When Worry Rules: 5 Ways to Manage Obsessive Thinking

When Worry Rules: 5 Ways to Manage Obsessive Thinking

When you begin to worry, can you feel it taking over, pushing out anything else that requires your attention? Obsessive thinking can be annoying in the least and debilitating at worst. Yet, there are ways that you can gain control over your obsessive thinking to keep it at bay.

Obsessive Thinking Tip #1:  Give it A Funny Name

In the book “Talking Back TO OCD,” the authors talk about giving OCD a funny name.  Although written for youth who have obsessive compulsive disorder and their parents, the concept can be just as helpful to adults. This can help transform obsessive thinking from a monster, or something to fear, into something humorous and funny. This allows you to be less afraid and more able to recognize that you are experiencing obsessive thinking.

Obsessive Thinking Tip #2:  Use Humor

Once you have taken the fear out of your obsessive thinking, you can use humor to further control it. Perhaps smile and laugh at yourself when you experience obsessive thinking.  In the moment, humor can help you realize that although you are having obsessive thoughts, they do not have to define who you are as a person.

Obsessive Thinking Tip #3:  Learn the Art of Distraction

Distracting yourself when you have obsessive thoughts can help to shift your attention away from what is causing those thoughts in order to focus on something else. Some ideas include:

  • Listening to or creating music
  • Taking a walk
  • Playing a game
  • Counting to ten
  • Repeating a comforting phrase
  • Doing a task that requires concentration, such as woodworking

Obsessive Thinking Tip #4:  Exercise

There are, of course, many benefits to exercise. Exercising can help us stay physically fit, but it can contribute to our mental health as well. The National Institutes of Health says that exercise can have a positive impact on synaptic plasticity in the brain and reduces neurodegeneration. Here are ways that you can incorporate exercise and movement into your day:

  • Get up from your desk and walk around periodically.
  • Walk during your lunch hour.
  • Take the stairs instead of an elevator.
  • Park your car on the far end of the lot instead of close to the building.
  • Use a stress ball.
  • Do some calisthenics, such as push-ups or jumping-jacks.
  • At home, play with your kids or pets, participate in a rec league, or just take a walk in your neighborhood.

In addition, your employer may participate in a program that provides a free or discounted gym membership to its employees. Some companies even have workout facilities located on-site.

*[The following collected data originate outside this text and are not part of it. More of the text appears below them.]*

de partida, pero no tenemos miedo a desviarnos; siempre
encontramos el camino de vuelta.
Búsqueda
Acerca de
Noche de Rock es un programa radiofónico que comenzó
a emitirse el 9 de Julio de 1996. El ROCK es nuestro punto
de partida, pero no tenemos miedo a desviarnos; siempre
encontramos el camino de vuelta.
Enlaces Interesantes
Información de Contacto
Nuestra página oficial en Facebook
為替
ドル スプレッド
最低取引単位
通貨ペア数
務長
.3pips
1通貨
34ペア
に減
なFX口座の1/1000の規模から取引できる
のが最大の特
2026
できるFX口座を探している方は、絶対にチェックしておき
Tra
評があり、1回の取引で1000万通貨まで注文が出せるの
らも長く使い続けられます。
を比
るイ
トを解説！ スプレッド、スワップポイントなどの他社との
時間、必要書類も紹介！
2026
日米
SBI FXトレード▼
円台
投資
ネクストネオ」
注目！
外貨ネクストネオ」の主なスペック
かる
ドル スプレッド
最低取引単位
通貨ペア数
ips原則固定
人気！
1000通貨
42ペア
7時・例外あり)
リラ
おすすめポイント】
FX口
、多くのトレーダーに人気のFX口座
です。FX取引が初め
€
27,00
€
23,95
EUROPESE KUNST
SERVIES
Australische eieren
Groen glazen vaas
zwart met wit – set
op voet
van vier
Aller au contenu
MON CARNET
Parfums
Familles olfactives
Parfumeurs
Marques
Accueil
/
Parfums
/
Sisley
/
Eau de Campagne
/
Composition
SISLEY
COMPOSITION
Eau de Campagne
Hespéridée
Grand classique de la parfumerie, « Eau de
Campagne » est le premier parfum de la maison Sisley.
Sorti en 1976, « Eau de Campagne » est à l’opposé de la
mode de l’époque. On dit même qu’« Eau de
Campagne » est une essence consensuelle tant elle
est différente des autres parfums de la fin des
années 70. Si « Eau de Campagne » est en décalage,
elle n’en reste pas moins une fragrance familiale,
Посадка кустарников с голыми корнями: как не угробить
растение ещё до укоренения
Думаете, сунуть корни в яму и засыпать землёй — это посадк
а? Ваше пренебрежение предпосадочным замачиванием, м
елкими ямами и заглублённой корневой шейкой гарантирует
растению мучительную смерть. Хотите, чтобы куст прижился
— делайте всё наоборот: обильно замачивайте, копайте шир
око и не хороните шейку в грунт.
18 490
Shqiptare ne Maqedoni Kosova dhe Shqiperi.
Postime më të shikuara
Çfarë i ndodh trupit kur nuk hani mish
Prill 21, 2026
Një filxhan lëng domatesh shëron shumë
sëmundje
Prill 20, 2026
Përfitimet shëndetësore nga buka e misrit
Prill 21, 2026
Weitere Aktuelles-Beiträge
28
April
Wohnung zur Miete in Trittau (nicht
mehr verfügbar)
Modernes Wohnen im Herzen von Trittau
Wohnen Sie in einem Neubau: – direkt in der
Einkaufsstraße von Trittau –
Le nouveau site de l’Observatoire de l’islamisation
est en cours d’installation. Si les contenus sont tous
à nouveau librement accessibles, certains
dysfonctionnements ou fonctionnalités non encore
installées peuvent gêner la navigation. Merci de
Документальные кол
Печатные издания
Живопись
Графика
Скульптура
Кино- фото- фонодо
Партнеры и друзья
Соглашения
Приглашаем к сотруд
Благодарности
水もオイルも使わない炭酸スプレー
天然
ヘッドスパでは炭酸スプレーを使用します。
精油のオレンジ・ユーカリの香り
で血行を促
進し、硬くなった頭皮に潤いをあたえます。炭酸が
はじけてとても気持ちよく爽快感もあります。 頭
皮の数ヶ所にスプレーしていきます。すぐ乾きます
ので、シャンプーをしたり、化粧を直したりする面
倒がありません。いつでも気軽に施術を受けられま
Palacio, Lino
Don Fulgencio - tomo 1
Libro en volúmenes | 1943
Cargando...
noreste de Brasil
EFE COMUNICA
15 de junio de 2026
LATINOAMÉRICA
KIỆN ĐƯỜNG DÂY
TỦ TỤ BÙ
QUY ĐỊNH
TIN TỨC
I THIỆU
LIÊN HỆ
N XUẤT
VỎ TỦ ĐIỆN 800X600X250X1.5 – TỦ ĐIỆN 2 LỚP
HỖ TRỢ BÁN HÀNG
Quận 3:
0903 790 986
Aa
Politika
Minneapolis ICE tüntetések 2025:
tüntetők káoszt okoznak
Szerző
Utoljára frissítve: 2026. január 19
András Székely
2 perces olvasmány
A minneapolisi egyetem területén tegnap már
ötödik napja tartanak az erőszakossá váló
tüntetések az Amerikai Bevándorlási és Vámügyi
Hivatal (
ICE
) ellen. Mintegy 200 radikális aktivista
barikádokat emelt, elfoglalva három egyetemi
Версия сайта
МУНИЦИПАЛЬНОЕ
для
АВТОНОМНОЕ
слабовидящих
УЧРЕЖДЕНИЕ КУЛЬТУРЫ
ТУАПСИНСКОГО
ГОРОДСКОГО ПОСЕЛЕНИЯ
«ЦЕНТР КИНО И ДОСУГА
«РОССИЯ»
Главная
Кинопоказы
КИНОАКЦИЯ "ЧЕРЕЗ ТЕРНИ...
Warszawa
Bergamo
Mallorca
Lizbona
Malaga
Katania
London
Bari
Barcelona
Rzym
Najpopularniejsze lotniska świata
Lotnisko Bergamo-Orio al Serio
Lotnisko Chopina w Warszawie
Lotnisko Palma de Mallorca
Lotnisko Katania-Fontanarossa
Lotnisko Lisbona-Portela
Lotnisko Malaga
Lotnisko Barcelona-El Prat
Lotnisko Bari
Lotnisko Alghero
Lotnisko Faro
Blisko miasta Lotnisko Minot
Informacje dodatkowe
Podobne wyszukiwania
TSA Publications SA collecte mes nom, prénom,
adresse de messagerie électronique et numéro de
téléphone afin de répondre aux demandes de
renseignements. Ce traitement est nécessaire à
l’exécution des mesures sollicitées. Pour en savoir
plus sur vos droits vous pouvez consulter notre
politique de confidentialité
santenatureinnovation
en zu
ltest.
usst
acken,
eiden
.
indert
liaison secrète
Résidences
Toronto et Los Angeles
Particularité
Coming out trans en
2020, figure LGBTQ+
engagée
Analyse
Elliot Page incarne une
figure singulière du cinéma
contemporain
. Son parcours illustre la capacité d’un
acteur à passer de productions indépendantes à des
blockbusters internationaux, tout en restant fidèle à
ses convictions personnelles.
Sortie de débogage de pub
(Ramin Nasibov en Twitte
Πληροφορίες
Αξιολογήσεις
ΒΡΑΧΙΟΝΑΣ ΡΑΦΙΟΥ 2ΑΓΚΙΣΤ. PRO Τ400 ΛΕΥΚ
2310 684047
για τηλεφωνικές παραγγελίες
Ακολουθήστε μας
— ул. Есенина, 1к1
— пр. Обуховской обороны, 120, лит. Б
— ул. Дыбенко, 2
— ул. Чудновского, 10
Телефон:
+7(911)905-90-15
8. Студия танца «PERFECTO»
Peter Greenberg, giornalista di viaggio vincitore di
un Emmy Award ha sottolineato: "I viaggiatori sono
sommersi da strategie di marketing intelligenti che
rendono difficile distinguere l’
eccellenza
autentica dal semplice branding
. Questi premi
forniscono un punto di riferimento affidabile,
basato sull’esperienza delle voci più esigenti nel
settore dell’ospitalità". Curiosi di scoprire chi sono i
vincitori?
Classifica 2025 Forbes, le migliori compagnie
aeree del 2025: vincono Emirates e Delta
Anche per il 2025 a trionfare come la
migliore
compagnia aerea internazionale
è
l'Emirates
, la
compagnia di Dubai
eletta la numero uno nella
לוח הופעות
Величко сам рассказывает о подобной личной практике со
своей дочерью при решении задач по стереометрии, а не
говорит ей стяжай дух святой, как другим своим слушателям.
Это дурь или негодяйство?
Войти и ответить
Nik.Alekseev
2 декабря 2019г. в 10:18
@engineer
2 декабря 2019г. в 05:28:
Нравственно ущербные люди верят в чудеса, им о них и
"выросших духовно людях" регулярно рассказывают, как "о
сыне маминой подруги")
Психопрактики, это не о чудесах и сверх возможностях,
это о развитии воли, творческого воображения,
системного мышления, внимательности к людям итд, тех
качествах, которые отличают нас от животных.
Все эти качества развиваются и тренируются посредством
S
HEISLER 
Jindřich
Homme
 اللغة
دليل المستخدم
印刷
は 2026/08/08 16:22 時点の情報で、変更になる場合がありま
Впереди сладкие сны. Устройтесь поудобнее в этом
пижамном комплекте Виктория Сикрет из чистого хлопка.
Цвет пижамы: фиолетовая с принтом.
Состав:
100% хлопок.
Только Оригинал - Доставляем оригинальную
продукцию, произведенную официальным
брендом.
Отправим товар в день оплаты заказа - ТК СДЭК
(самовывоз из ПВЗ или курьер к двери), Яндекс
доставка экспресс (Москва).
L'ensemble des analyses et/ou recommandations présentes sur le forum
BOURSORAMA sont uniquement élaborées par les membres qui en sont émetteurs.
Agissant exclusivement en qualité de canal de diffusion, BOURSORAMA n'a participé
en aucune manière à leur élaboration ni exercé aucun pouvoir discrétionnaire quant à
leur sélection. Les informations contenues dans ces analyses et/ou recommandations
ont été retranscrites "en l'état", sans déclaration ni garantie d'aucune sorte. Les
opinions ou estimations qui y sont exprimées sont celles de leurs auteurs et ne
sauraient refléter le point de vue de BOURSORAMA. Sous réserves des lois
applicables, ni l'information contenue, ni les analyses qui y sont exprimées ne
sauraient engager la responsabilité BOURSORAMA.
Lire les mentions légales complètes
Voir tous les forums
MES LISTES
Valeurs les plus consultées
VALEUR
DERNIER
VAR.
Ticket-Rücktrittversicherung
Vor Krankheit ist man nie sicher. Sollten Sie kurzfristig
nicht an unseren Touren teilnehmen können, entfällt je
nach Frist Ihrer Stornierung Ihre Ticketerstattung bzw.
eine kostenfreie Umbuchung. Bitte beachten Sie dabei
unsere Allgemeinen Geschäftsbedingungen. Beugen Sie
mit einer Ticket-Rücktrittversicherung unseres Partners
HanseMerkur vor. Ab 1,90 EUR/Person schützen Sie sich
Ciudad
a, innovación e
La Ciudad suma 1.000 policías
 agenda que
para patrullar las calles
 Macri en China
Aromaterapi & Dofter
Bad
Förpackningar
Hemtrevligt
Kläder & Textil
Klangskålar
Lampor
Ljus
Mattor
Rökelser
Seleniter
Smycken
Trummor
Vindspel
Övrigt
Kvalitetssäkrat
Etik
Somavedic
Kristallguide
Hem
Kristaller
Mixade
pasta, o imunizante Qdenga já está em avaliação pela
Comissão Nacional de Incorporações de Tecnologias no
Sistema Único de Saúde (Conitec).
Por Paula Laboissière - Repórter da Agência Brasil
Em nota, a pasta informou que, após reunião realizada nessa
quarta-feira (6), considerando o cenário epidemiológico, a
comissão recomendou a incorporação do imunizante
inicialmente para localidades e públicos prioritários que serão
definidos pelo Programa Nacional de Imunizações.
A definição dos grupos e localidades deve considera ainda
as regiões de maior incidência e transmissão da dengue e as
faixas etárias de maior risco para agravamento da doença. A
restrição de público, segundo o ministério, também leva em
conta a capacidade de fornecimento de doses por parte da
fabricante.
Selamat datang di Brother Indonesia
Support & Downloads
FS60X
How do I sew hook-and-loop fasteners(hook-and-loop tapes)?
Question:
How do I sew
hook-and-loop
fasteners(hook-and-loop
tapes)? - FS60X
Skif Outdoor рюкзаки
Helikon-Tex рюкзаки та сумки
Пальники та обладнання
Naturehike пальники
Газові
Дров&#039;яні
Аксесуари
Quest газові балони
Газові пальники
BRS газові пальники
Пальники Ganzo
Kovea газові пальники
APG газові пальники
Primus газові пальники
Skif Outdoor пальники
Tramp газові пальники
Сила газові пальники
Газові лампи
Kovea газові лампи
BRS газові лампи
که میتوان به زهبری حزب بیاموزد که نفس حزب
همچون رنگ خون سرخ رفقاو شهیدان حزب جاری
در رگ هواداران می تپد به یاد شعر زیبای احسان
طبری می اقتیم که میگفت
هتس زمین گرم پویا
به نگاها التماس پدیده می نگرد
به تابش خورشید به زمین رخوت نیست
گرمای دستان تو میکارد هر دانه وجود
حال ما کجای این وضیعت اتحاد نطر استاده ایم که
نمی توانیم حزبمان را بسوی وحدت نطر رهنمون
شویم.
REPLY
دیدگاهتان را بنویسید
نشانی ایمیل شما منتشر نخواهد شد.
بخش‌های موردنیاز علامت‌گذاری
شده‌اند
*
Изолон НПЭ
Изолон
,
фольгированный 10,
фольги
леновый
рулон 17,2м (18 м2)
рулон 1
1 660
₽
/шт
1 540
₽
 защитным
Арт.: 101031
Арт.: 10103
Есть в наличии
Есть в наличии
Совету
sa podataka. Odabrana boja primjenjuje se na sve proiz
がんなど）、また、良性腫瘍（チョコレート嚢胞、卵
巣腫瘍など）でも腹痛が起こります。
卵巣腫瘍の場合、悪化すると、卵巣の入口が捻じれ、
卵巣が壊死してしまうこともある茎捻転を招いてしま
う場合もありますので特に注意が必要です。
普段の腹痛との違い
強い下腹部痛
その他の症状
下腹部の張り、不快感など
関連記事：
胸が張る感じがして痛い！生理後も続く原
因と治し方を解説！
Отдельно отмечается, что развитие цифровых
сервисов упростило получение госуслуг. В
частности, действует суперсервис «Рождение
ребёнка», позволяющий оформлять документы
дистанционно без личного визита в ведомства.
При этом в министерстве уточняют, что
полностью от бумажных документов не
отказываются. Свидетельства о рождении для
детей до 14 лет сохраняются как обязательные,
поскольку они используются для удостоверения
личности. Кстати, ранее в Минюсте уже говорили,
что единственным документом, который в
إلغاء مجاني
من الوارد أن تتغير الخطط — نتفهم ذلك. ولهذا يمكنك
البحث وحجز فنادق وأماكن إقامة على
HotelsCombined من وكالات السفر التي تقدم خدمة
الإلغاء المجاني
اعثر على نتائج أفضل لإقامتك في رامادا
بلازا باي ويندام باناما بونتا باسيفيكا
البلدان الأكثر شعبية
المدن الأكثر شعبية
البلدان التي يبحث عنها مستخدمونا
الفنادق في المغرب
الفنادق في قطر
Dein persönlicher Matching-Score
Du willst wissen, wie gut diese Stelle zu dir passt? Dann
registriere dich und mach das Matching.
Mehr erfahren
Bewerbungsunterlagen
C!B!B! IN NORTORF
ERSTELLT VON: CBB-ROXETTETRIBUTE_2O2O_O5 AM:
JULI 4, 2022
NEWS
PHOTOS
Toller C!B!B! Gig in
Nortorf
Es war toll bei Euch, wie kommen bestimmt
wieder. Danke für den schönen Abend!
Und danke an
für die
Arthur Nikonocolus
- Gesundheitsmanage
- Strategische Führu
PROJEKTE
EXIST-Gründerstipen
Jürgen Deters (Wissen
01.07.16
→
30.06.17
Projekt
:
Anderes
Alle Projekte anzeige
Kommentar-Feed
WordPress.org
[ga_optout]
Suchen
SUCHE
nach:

Obsessive Thinking Tip #5:  Get Creative and Express Yourself

Use your obsessive thinking to your advantage and by harnessing that energy and focusing it into something creative. It can help shift you from being paralyzed by your thinking to controlling it for your advantage. Some ideas include:

  • Painting and sculpture to capture and express your thoughts
  • Writing stories or poems to transform your thoughts
  • Creating music and lyrics about your obsessive thoughts

You wouldn’t be the first artist who found solace from their thoughts in the form of artistic expression. Besides, why not use obsessive thinking to your advantage?

Obsessive thoughts can only dominate your life if you let them. By taking some practical steps, you can take on obsessive thinking and take back control of your thoughts.